C'est ainsi que Zweig, au-delà de l'anecdote morale et de la confession/confusion ( probablement un peu autobiographique) d'un homosexuel européen entre deux âges et entre-deux guerres, nous invite à réfléchir à la fatale inadéquation entre les âges de la vie, à l'éternel malentendu qui est qui cœur de toute relation amoureuse, au tragique échec des solitudes ayant cherché un temps à se rapprocher et s'étreindre.

"Ce qui m'effrayait surtout c'était sa solitude complète. Cet homme ouvert, d'une nature absolument expansive, n'avait aucun ami; seuls ses élèves étaient sa société et sa consolation. Souvent il restait des jours entiers sans sortir de sa maison. Il entassait tout en lui-même, silencieusement, sans se confier ni aux hommes, ni à l'écriture. Et soudain je comprenais aussi le caractère éruptif, le jaillissement fanatique de ses discours au milieu des étudiants : c'était son être qui s'épanchait soudain après des journées passées à accumuler."


"Etant elle-même beauté, la jeunesse n'a pas besoin de sérénité : dans l'excès de ses forces vives, elle aspire au tragique, et dans sa naïveté, elle se laisse volontiers vampiriser par la mélancolie. de là vient aussi que la jeunesse  est éternellement prête pour le danger et qu'elle tend en esprit, une main fraternelle à chaque souffrance."

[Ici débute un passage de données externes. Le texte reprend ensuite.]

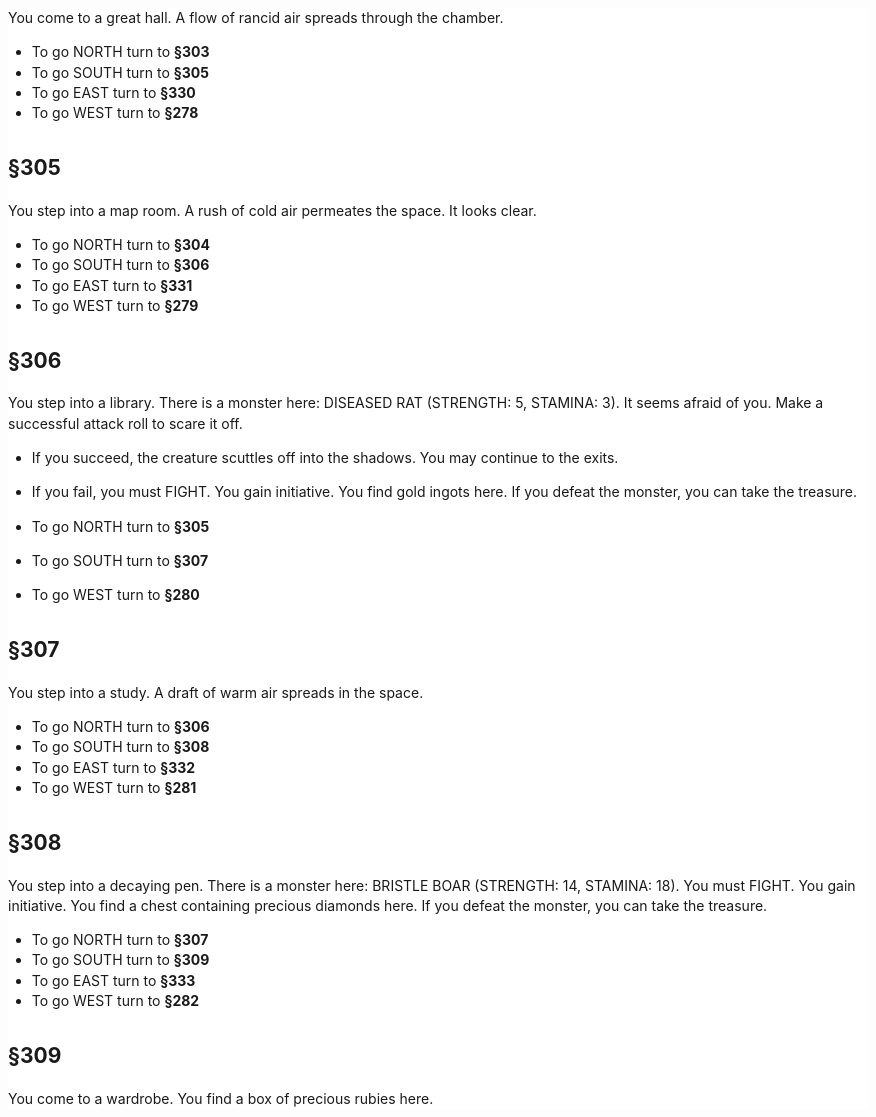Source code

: You come to a great hall. A flow of rancid air spreads through the chamber.

- To go NORTH turn to **§303**
- To go SOUTH turn to **§305**
- To go EAST turn to **§330**
- To go WEST turn to **§278**

## §305

You step into a map room. A rush of cold air permeates the space. It looks clear.

- To go NORTH turn to **§304**
- To go SOUTH turn to **§306**
- To go EAST turn to **§331**
- To go WEST turn to **§279**

## §306

You step into a library. There is a monster here: DISEASED RAT (STRENGTH: 5, STAMINA: 3). It seems afraid of you. Make a successful attack roll to scare it off.

- If you succeed, the creature scuttles off into the shadows. You may continue to the exits.
- If you fail, you must FIGHT. You gain initiative. You find gold ingots here. If you defeat the monster, you can take the treasure.

- To go NORTH turn to **§305**
- To go SOUTH turn to **§307**
- To go WEST turn to **§280**

## §307

You step into a study. A draft of warm air spreads in the space.

- To go NORTH turn to **§306**
- To go SOUTH turn to **§308**
- To go EAST turn to **§332**
- To go WEST turn to **§281**

## §308

You step into a decaying pen. There is a monster here: BRISTLE BOAR (STRENGTH: 14, STAMINA: 18). You must FIGHT. You gain initiative. You find a chest containing precious diamonds here. If you defeat the monster, you can take the treasure.

- To go NORTH turn to **§307**
- To go SOUTH turn to **§309**
- To go EAST turn to **§333**
- To go WEST turn to **§282**

## §309

You come to a wardrobe. You find a box of precious rubies here.
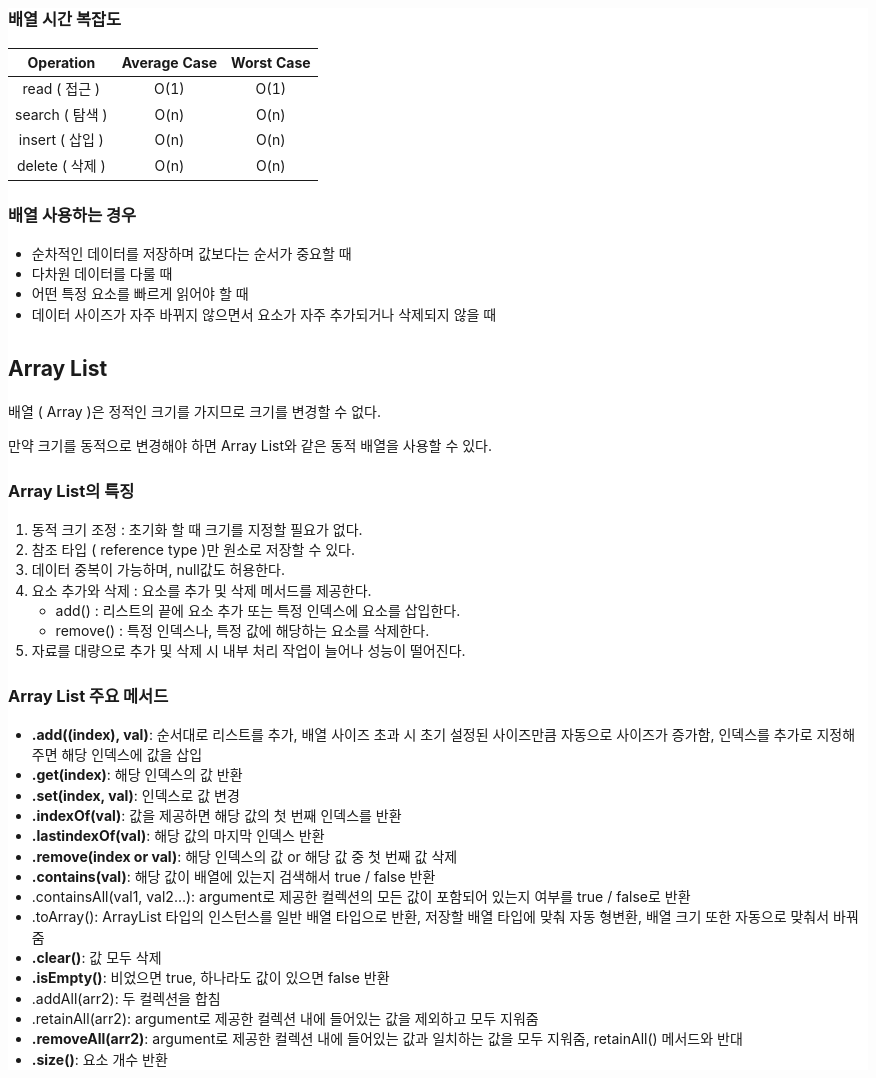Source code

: ### 배열 시간 복잡도

| Operation | Average Case | Worst Case |
|:---------:|:------------:|:----------:|
|   read ( 접근 )    |     O(1)     |    O(1)    |
|  search ( 탐색 )  |     O(n)     |    O(n)    |
|  insert ( 삽입 ) |     O(n)     |    O(n)    |
|  delete ( 삭제 ) |     O(n)     |    O(n)    |


### 배열 사용하는 경우

-   순차적인 데이터를 저장하며 값보다는 순서가 중요할 때
-   다차원 데이터를 다룰 때
-   어떤 특정 요소를 빠르게 읽어야 할 때
-   데이터 사이즈가 자주 바뀌지 않으면서 요소가 자주 추가되거나 삭제되지 않을 때

## Array List

배열 ( Array )은 정적인 크기를 가지므로 크기를 변경할 수 없다.

만약 크기를 동적으로 변경해야 하면 Array List와 같은 동적 배열을 사용할 수 있다.

### Array List의 특징

1.  동적 크기 조정 : 초기화 할 때 크기를 지정할 필요가 없다.
2.  참조 타입 ( reference type )만 원소로 저장할 수 있다.
3.  데이터 중복이 가능하며, null값도 허용한다.
4.  요소 추가와 삭제 : 요소를 추가 및 삭제 메서드를 제공한다.
    -   add() : 리스트의 끝에 요소 추가 또는 특정 인덱스에 요소를 삽입한다.
    -   remove() : 특정 인덱스나, 특정 값에 해당하는 요소를 삭제한다.
5.  자료를 대량으로 추가 및 삭제 시 내부 처리 작업이 늘어나 성능이 떨어진다.

### Array List 주요 메서드

-   **.add((index), val)**: 순서대로 리스트를 추가, 배열 사이즈 초과 시 초기 설정된 사이즈만큼 자동으로 사이즈가 증가함, 인덱스를 추가로 지정해 주면 해당 인덱스에 값을 삽입
-   **.get(index)**: 해당 인덱스의 값 반환
-   **.set(index, val)**: 인덱스로 값 변경
-   **.indexOf(val)**: 값을 제공하면 해당 값의 첫 번째 인덱스를 반환
-   **.lastindexOf(val)**: 해당 값의 마지막 인덱스 반환
-   **.remove(index or val)**: 해당 인덱스의 값 or 해당 값 중 첫 번째 값 삭제
-   **.contains(val)**: 해당 값이 배열에 있는지 검색해서 true / false 반환
-   .containsAll(val1, val2...): argument로 제공한 컬렉션의 모든 값이 포함되어 있는지 여부를 true / false로 반환
-   .toArray(): ArrayList 타입의 인스턴스를 일반 배열 타입으로 반환, 저장할 배열 타입에 맞춰 자동 형변환, 배열 크기 또한 자동으로 맞춰서 바꿔줌
-   **.clear()**: 값 모두 삭제
-   **.isEmpty()**: 비었으면 true, 하나라도 값이 있으면 false 반환
-   .addAll(arr2): 두 컬렉션을 합침
-   .retainAll(arr2): argument로 제공한 컬렉션 내에 들어있는 값을 제외하고 모두 지워줌
-   **.removeAll(arr2)**: argument로 제공한 컬렉션 내에 들어있는 값과 일치하는 값을 모두 지워줌, retainAll() 메서드와 반대
-   **.size()**: 요소 개수 반환
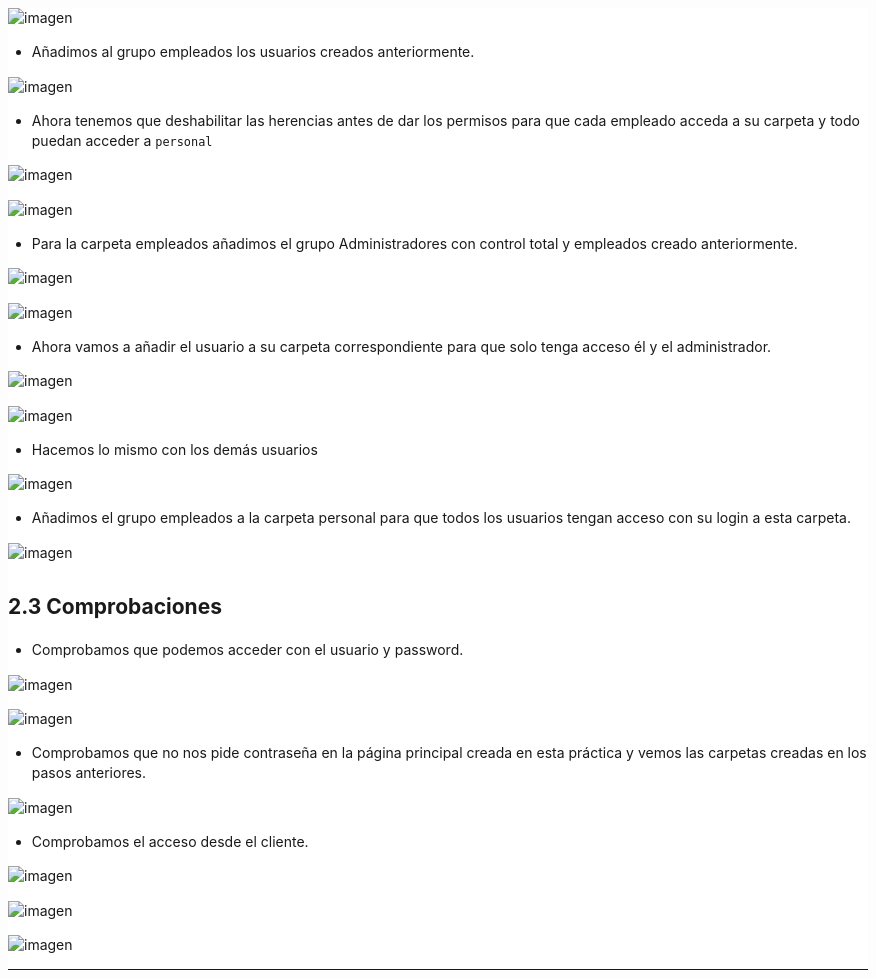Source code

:  ![imagen](./img/069.png)

 + Añadimos al grupo empleados los usuarios creados anteriormente.

![imagen](./img/070.png)

+ Ahora tenemos que deshabilitar las herencias antes de dar los permisos para que cada empleado acceda a su carpeta y todo puedan acceder a `personal`

![imagen](./img/071.png)


![imagen](./img/072.png)


+ Para la carpeta empleados añadimos el grupo Administradores con control total y empleados creado anteriormente.


![imagen](./img/073.png)


![imagen](./img/074.png)

+ Ahora vamos a añadir el usuario a su carpeta correspondiente para que solo tenga acceso él y el administrador.


![imagen](./img/075.png)


![imagen](./img/076.png)

+ Hacemos lo mismo con los demás usuarios


![imagen](./img/080.png)

+ Añadimos el grupo empleados a la carpeta personal para que todos los usuarios tengan acceso con su login a esta carpeta.

![imagen](./img/081.png)

## 2.3 Comprobaciones

+ Comprobamos que podemos acceder con el usuario y password.


![imagen](./img/085.png)

![imagen](./img/086.png)

+ Comprobamos que no nos pide contraseña en la página principal creada en esta práctica y vemos las carpetas creadas en los pasos anteriores.

![imagen](./img/088.png)

+ Comprobamos el acceso desde el cliente.

![imagen](./img/089.png)

![imagen](./img/090.png)

![imagen](./img/091.png)

---
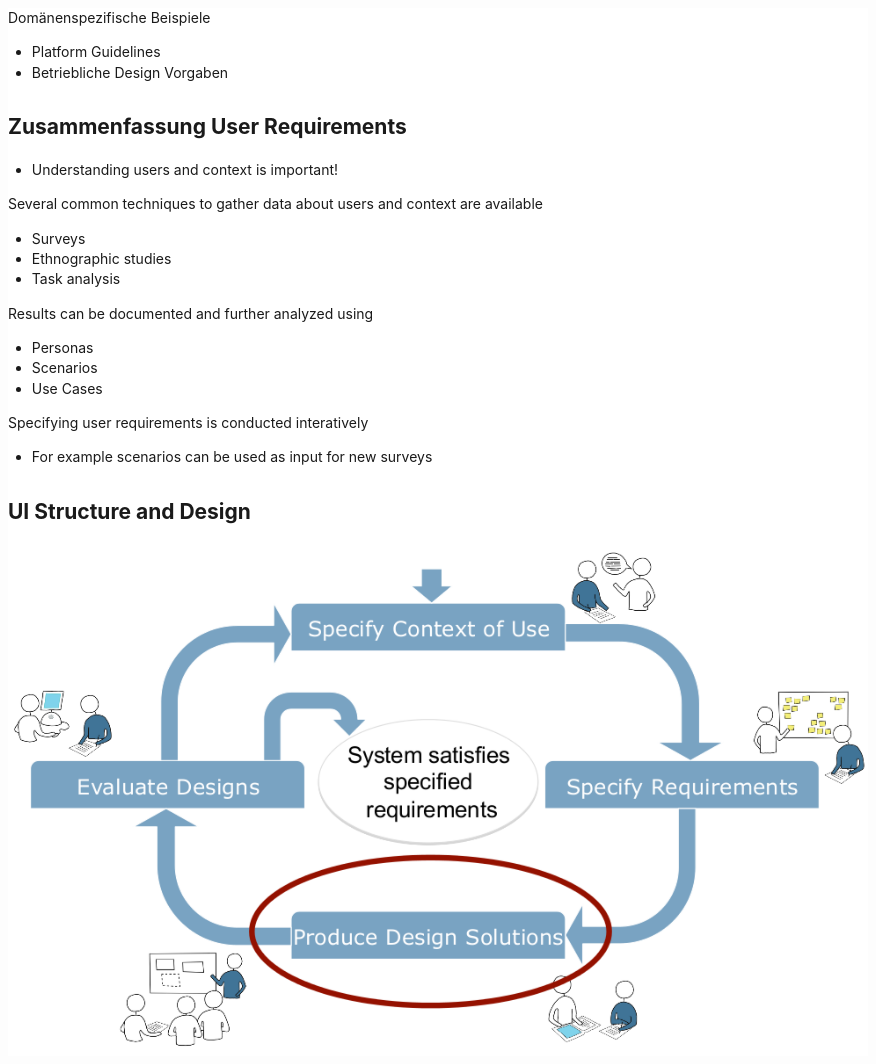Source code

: Domänenspezifische Beispiele

-   Platform Guidelines
-   Betriebliche Design Vorgaben

## Zusammenfassung User Requirements

-   Understanding users and context is important!

Several common techniques to gather data about users and context are available

-   Surveys
-   Ethnographic studies
-   Task analysis

Results can be documented and further analyzed using

-   Personas
-   Scenarios
-   Use Cases

Specifying user requirements is conducted interatively

-   For example scenarios can be used as input for new surveys

## UI Structure and Design

![](inc/HCDP_Design_solutions.png)
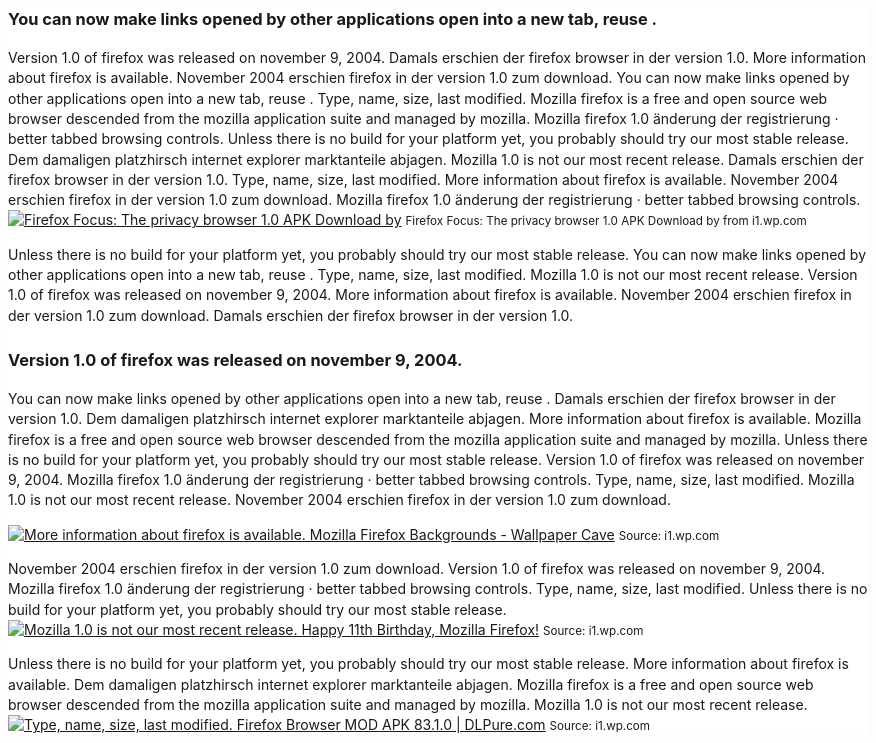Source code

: ### You can now make links opened by other applications open into a new tab, reuse .
Version 1.0 of firefox was released on november 9, 2004. Damals erschien der firefox browser in der version 1.0. More information about firefox is available. November 2004 erschien firefox in der version 1.0 zum download. You can now make links opened by other applications open into a new tab, reuse . Type, name, size, last modified. Mozilla firefox is a free and open source web browser descended from the mozilla application suite and managed by mozilla. Mozilla firefox 1.0 änderung der registrierung · better tabbed browsing controls. Unless there is no build for your platform yet, you probably should try our most stable release. Dem damaligen platzhirsch internet explorer marktanteile abjagen. Mozilla 1.0 is not our most recent release.
Damals erschien der firefox browser in der version 1.0. Type, name, size, last modified. More information about firefox is available. November 2004 erschien firefox in der version 1.0 zum download. Mozilla firefox 1.0 änderung der registrierung · better tabbed browsing controls.
[![Firefox Focus: The privacy browser 1.0 APK Download by](https://i1.wp.com/www.apkmirror.com/wp-content/uploads/2017/06/59493dfaf20be-384x384.png "Firefox Focus: The privacy browser 1.0 APK Download by")](https://i1.wp.com/www.apkmirror.com/wp-content/uploads/2017/06/59493dfaf20be-384x384.png)
<small>Firefox Focus: The privacy browser 1.0 APK Download by from i1.wp.com</small>

Unless there is no build for your platform yet, you probably should try our most stable release. You can now make links opened by other applications open into a new tab, reuse . Type, name, size, last modified. Mozilla 1.0 is not our most recent release. Version 1.0 of firefox was released on november 9, 2004. More information about firefox is available. November 2004 erschien firefox in der version 1.0 zum download. Damals erschien der firefox browser in der version 1.0.

### Version 1.0 of firefox was released on november 9, 2004.
You can now make links opened by other applications open into a new tab, reuse . Damals erschien der firefox browser in der version 1.0. Dem damaligen platzhirsch internet explorer marktanteile abjagen. More information about firefox is available. Mozilla firefox is a free and open source web browser descended from the mozilla application suite and managed by mozilla. Unless there is no build for your platform yet, you probably should try our most stable release. Version 1.0 of firefox was released on november 9, 2004. Mozilla firefox 1.0 änderung der registrierung · better tabbed browsing controls. Type, name, size, last modified. Mozilla 1.0 is not our most recent release. November 2004 erschien firefox in der version 1.0 zum download.


[![More information about firefox is available. Mozilla Firefox Backgrounds - Wallpaper Cave](https://i0.wp.com/tse3.mm.bing.net/th?id=OIP.AJSnuTgEJ7lOV7XpIAX2twHaFj&amp;pid=15.1 "Mozilla Firefox Backgrounds - Wallpaper Cave")](https://i1.wp.com/wallpapercave.com/wp/XS7KC2y.jpg)
<small>Source: i1.wp.com</small>

November 2004 erschien firefox in der version 1.0 zum download. Version 1.0 of firefox was released on november 9, 2004. Mozilla firefox 1.0 änderung der registrierung · better tabbed browsing controls. Type, name, size, last modified. Unless there is no build for your platform yet, you probably should try our most stable release.
[![Mozilla 1.0 is not our most recent release. Happy 11th Birthday, Mozilla Firefox!](https://i0.wp.com/tse4.mm.bing.net/th?id=OIP.fUhEGviFiMOAXokqxEhYXAHaFA&amp;pid=15.1 "Happy 11th Birthday, Mozilla Firefox!")](https://i1.wp.com/fossbytes.com/wp-content/uploads/2015/11/mozilla-firefox-1.0.jpg)
<small>Source: i1.wp.com</small>

Unless there is no build for your platform yet, you probably should try our most stable release. More information about firefox is available. Dem damaligen platzhirsch internet explorer marktanteile abjagen. Mozilla firefox is a free and open source web browser descended from the mozilla application suite and managed by mozilla. Mozilla 1.0 is not our most recent release.
[![Type, name, size, last modified. Firefox Browser MOD APK 83.1.0 | DLPure.com](https://i0.wp.com/tse3.mm.bing.net/th?id=OIP.jJ7W70kajY8UaOac3Je2swHaDn&amp;pid=15.1 "Firefox Browser MOD APK 83.1.0 | DLPure.com")](https://i1.wp.com/dlpure.com/wp-content/uploads/2020/04/1587664909.png)
<small>Source: i1.wp.com</small>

"Car cet homme à la haute intellectualité, pour qui la beauté des formes étaient un besoin inné, vital, ce connaisseur raffiné de tous les sentiments, se voyait infliger les derniers outrages de cette terre dans ces bouges enfumés aux lumières troubles, ouverts seulement aux initiés : il connaissait les insolentes exigences des jeunes gandins fardés qui arpentent les promenades, la familiarité douceâtre des garçons coiffeurs trop parfumés, le rire excité et comme forcé des travestis, dans leurs vêtements de femme, la soif enragée d'argent des comédiens sans engagement, la tendresse grossière des matelots chiqueurs, toutes ces formes perverses, inquiètes, inverties et fantastiques dans lesquelles le sexe égaré se cherche et se reconnaît, dans la marge la plus louche des cités."